Дверь закрылась. Загудел в стиле Бетховена лифт. Он сел и сосредоточенно засмеялся, давясь своей корковостью сухогубной. Сводило скулы от губопозности грейпфрутовой.
«Зачем?» - думала она хорейно, растворяя ностальгическую марионеточность в гуле лифта.
«Зачем?» - думал он амфибрахием щедросветного фонаря.
«Зачем?» -  вопрошающе думал город и утопал в дактильной дольности смога несбыточной мечты о лете.
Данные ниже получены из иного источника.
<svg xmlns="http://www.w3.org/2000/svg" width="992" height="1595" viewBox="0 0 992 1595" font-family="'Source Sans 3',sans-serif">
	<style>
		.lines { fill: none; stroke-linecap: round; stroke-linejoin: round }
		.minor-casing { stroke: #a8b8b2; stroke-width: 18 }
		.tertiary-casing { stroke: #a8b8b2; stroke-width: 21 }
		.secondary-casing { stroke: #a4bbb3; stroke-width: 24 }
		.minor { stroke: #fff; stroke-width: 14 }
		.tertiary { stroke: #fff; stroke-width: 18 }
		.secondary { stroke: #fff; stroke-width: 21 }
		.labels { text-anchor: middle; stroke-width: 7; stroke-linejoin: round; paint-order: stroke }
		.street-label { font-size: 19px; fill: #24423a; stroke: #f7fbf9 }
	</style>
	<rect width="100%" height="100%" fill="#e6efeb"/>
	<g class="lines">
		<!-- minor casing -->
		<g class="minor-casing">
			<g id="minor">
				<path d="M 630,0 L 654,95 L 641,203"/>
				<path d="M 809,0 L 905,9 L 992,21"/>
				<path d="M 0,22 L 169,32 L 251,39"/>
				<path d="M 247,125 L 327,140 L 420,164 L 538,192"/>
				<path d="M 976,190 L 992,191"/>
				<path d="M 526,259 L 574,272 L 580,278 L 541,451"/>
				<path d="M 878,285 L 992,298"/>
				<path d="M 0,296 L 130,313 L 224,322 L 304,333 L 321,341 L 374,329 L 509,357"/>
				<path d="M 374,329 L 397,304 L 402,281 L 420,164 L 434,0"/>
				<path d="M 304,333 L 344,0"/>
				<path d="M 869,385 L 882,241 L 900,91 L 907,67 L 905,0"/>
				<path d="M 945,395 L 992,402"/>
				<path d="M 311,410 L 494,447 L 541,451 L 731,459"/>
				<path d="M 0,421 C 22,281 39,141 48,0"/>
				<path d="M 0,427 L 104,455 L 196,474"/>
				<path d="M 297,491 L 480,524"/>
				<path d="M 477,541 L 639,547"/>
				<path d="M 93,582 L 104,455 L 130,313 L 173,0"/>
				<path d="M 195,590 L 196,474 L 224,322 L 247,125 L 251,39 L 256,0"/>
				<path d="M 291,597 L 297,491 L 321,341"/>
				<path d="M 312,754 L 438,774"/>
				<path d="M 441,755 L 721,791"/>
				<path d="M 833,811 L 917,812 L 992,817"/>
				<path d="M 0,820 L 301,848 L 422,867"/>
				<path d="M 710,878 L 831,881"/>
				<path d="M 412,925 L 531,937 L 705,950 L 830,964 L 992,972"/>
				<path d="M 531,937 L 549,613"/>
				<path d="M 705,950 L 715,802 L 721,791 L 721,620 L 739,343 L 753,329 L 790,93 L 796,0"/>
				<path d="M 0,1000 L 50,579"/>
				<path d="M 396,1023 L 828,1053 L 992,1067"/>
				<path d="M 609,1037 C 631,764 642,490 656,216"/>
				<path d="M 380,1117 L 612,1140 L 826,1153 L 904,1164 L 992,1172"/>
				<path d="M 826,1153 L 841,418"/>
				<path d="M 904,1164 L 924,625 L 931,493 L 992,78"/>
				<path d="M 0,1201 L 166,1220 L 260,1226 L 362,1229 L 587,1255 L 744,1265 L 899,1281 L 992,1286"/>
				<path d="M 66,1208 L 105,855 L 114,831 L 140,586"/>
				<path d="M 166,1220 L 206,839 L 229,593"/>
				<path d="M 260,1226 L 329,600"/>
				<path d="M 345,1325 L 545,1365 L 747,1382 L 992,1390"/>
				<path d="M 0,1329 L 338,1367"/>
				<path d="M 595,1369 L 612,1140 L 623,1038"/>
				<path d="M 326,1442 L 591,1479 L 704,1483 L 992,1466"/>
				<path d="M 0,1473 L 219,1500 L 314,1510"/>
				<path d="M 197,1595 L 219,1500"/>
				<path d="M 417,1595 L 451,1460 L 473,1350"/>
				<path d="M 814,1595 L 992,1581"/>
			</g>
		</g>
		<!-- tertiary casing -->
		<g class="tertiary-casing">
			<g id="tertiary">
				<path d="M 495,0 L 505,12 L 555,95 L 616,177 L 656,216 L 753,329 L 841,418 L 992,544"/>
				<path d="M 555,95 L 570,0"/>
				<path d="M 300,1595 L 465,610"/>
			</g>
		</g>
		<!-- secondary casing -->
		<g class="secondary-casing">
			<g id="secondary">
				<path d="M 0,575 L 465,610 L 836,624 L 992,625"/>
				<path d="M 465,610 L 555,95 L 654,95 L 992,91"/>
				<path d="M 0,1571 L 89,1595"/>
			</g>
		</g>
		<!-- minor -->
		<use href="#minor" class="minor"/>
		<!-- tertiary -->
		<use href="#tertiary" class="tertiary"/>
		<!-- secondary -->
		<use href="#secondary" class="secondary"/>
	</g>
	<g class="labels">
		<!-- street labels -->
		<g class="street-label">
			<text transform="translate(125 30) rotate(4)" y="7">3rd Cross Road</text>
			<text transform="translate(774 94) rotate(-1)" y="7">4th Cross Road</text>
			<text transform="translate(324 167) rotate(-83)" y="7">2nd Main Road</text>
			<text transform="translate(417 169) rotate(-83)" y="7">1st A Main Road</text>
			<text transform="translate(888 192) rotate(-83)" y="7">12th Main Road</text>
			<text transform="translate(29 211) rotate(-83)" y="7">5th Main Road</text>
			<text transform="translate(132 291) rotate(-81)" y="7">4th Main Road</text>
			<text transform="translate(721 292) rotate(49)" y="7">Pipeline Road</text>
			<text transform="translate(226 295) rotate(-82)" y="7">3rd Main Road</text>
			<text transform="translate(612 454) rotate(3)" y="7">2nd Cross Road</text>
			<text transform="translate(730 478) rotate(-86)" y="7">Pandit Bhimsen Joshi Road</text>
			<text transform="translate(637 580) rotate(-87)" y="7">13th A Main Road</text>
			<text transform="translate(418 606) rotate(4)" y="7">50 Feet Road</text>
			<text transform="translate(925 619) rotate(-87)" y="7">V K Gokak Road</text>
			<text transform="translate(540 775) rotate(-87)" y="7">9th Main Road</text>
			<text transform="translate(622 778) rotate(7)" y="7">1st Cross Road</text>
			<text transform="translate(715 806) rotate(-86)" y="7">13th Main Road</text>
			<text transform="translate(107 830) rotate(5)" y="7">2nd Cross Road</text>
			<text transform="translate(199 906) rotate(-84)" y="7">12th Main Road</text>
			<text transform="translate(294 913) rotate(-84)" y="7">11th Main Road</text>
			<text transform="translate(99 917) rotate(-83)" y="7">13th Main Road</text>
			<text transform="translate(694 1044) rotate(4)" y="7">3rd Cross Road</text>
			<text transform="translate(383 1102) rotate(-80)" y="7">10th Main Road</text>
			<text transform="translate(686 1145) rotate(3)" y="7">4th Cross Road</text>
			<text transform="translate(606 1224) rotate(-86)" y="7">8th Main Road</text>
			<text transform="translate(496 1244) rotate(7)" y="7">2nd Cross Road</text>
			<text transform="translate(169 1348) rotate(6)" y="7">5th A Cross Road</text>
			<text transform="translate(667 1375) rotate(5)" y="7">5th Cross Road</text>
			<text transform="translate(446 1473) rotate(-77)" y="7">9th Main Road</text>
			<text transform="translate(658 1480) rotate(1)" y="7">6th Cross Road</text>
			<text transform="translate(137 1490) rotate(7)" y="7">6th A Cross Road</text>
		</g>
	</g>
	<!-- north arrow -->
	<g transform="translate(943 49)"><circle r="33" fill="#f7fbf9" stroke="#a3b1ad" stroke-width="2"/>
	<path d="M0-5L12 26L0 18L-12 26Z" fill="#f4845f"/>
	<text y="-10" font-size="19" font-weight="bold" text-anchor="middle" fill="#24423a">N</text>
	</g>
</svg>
День начался щедро. На плитке кафельной коридорного пола серели следы ее ботинок грязных, старых и ненужных.
Он продолжал сидеть. Закутался в одеяло. Было уже не холодно. Кровоток в ареолах запястья гастролировал, дрифтуя по кругам веноартериальным. Хотелось тепла. За окном скулили троллейбусы, брякали стальные хокку трамваи. Просиренила машина с мигалкой. Плохо наверное кому-то стало. Птицы не пели, боялись связки сорвать, заакомпаниментившись в сиренном океаанозвучии.
На улице громкий полуофальцетивший баритон кричал «АЛЯ!!!». Крик был настойчивым и надрывным. Закончилось все отчаянным «Аля, СУКА!» и звоном разбитого бутылочного стекла.
Залаяли собаки.
В окнах снова засинело и засиренило, проехала машина.  Плохо кому-то.
У ночи закончился срок годности. Фонари выключились, уснули с целью экономии электроэнергитической плазмы заряженночастичной. А тот фонарь, который обильно и понимающе смотрел на торчащее из одеяла… Его лицо…перегорел нимбово-лампочно.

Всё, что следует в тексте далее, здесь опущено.